TASK DETAILS >> Can you rewrite all the entries below, swapping every "Person at" for "Subject at" and leaving everything else unchanged? Leave the pictures out of your answer.

DATASET >>
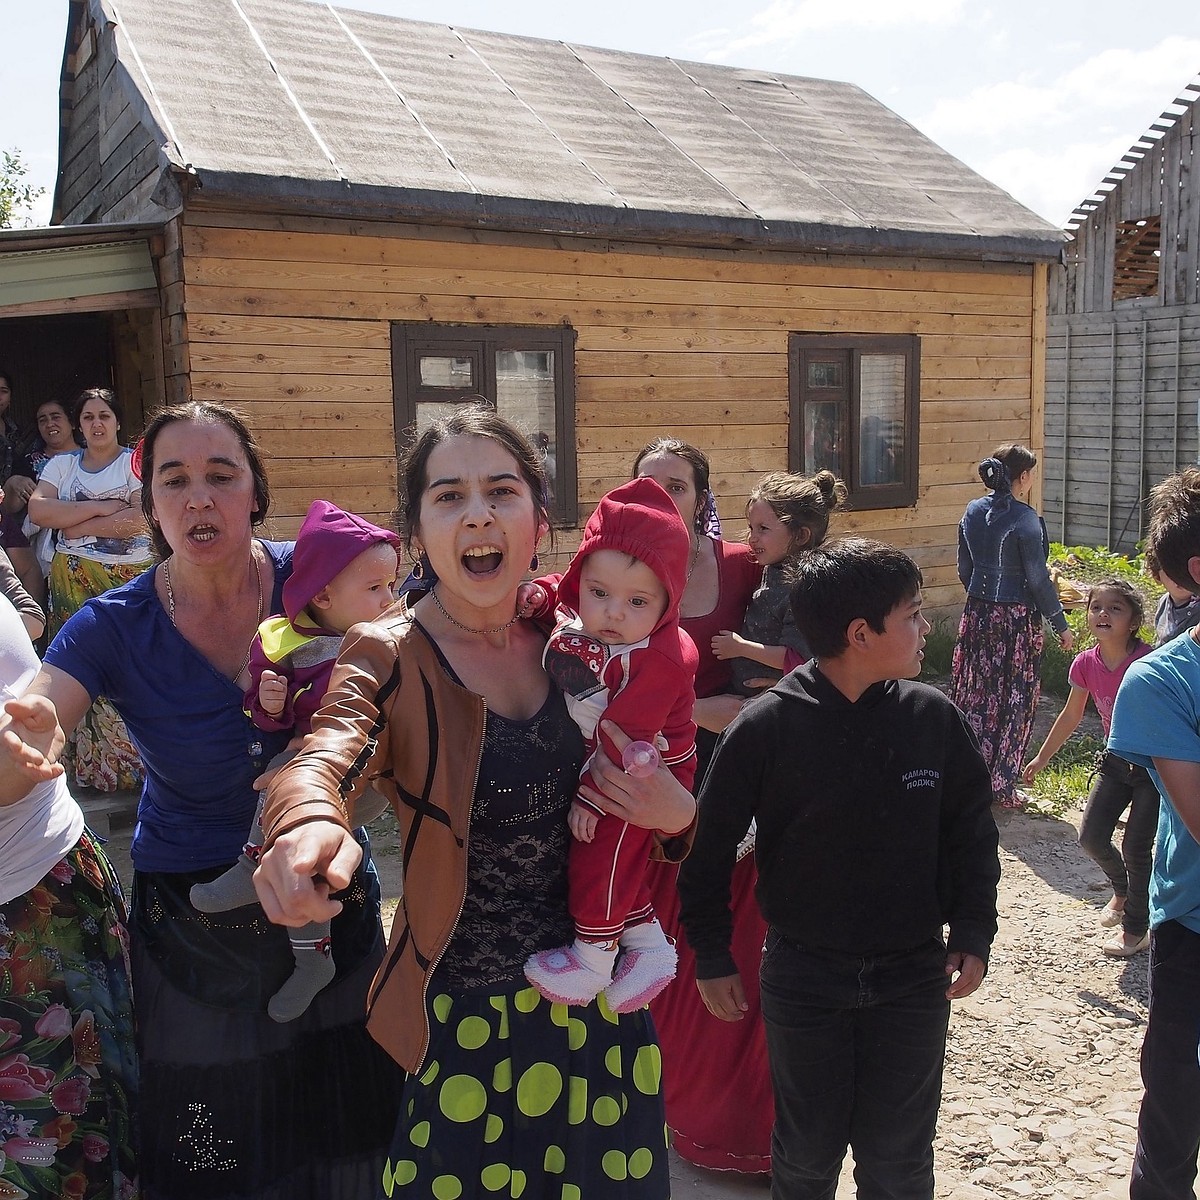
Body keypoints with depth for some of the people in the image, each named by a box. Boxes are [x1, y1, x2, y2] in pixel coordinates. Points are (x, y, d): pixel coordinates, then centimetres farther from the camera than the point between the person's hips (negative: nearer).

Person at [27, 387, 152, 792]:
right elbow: (37, 510, -4)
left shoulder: (136, 462, 2)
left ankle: (135, 765, 3)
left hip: (130, 580, -3)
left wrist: (75, 526, -7)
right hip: (72, 583, 3)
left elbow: (141, 519, -13)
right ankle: (89, 769, 12)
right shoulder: (62, 464, 13)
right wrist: (102, 507, -11)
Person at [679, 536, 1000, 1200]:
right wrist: (711, 957, -2)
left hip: (913, 975, 2)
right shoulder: (764, 728, -15)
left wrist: (973, 935, 2)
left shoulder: (934, 717, -7)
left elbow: (971, 830, 6)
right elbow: (709, 847, -6)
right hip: (802, 978, -2)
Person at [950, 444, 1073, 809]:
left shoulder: (973, 512, 3)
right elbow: (1037, 579, -13)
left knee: (975, 695, 14)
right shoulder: (1024, 519, -16)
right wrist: (1061, 625, -5)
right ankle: (1002, 788, 13)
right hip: (1016, 619, -6)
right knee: (1013, 701, 5)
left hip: (977, 615, 6)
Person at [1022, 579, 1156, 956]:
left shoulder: (1148, 662, -23)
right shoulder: (1086, 664, -7)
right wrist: (1041, 758, 14)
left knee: (1135, 846, -3)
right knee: (1091, 837, 5)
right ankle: (1123, 890, 37)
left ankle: (1136, 928, 18)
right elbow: (1071, 716, 8)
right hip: (1116, 761, 5)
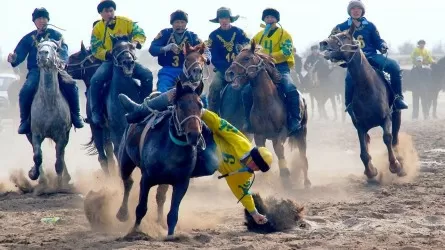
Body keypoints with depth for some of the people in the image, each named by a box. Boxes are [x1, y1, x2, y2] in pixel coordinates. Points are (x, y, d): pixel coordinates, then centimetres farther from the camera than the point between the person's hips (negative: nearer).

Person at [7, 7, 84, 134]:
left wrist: (62, 62, -28)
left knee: (71, 85, -28)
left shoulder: (55, 35, 12)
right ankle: (25, 121, -10)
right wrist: (14, 59, -19)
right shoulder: (28, 38, 16)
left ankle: (76, 115, -9)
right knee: (25, 91, -28)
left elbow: (63, 49, -5)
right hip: (36, 70, 1)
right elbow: (20, 54, 8)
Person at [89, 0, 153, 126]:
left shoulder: (125, 22, 3)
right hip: (109, 61, -1)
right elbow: (96, 50, -3)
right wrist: (108, 53, -23)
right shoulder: (97, 29, 2)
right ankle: (96, 112, -15)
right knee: (96, 80, -29)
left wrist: (135, 42, -25)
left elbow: (140, 33, -3)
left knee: (147, 75, -23)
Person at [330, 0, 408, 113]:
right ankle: (349, 105, -15)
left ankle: (398, 97, -13)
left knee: (394, 66, -22)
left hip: (372, 56, 3)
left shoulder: (370, 26, 11)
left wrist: (383, 46, -9)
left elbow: (378, 41, 14)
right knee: (350, 77, -37)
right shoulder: (342, 27, 6)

RESPONSE BOX >>
Body keypoints with depth for some of the people in the image, each named by a box. Boxes are [x1, y1, x2, y2] in pixel coordinates. Points are (x, y, d): pixel coordinates, then centimetres farther from the camera than the point between the person's hips (negative: nearer).

Subject at [27, 387, 152, 792]:
right elbow: (37, 510, -4)
left shoulder: (136, 462, 2)
left ankle: (135, 765, 3)
left hip: (130, 580, -3)
left wrist: (75, 526, -7)
right hip: (72, 583, 3)
left elbow: (141, 519, -13)
right ankle: (89, 769, 12)
right shoulder: (62, 464, 13)
right wrist: (102, 507, -11)
Subject at [679, 536, 1000, 1200]:
right wrist: (711, 957, -2)
left hip: (913, 975, 2)
right shoulder: (764, 728, -15)
left wrist: (973, 935, 2)
left shoulder: (934, 717, -7)
left elbow: (971, 830, 6)
right elbow: (709, 847, -6)
right hip: (802, 978, -2)
Subject at [950, 444, 1073, 809]:
left shoulder: (973, 512, 3)
right elbow: (1037, 579, -13)
left knee: (975, 695, 14)
right shoulder: (1024, 519, -16)
right wrist: (1061, 625, -5)
right ankle: (1002, 788, 13)
right hip: (1016, 619, -6)
right knee: (1013, 701, 5)
left hip: (977, 615, 6)
Subject at [1022, 579, 1156, 956]:
left shoulder: (1148, 662, -23)
right shoulder: (1086, 664, -7)
right wrist: (1041, 758, 14)
left knee: (1135, 846, -3)
right knee: (1091, 837, 5)
right ankle: (1123, 890, 37)
left ankle: (1136, 928, 18)
right elbow: (1071, 716, 8)
right hip: (1116, 761, 5)
Body keypoints with depth for some of the people in the image, each named by a box. Boxes are [x1, y1, x2, y2] in pixel coordinates. Points are (x, y, d): pixel coordinates, then centimetres farther from the camera than the point between the person's hips (negative: nearer).

Subject at [7, 7, 84, 134]:
left wrist: (62, 62, -28)
left knee: (71, 85, -28)
left shoulder: (55, 35, 12)
right ankle: (25, 121, -10)
right wrist: (14, 59, -19)
right shoulder: (28, 38, 16)
left ankle: (76, 115, -9)
right knee: (25, 91, -28)
left elbow: (63, 49, -5)
right hip: (36, 70, 1)
right elbow: (20, 54, 8)
Subject at [89, 0, 153, 126]:
left shoulder: (125, 22, 3)
right hip: (109, 61, -1)
right elbow: (96, 50, -3)
right wrist: (108, 53, -23)
right shoulder: (97, 29, 2)
right ankle: (96, 112, -15)
right knee: (96, 80, -29)
left wrist: (135, 42, -25)
left elbow: (140, 33, -3)
left knee: (147, 75, -23)
Subject at [330, 0, 408, 113]:
right ankle: (349, 105, -15)
left ankle: (398, 97, -13)
left knee: (394, 66, -22)
left hip: (372, 56, 3)
left shoulder: (370, 26, 11)
left wrist: (383, 46, -9)
left elbow: (378, 41, 14)
right knee: (350, 77, -37)
right shoulder: (342, 27, 6)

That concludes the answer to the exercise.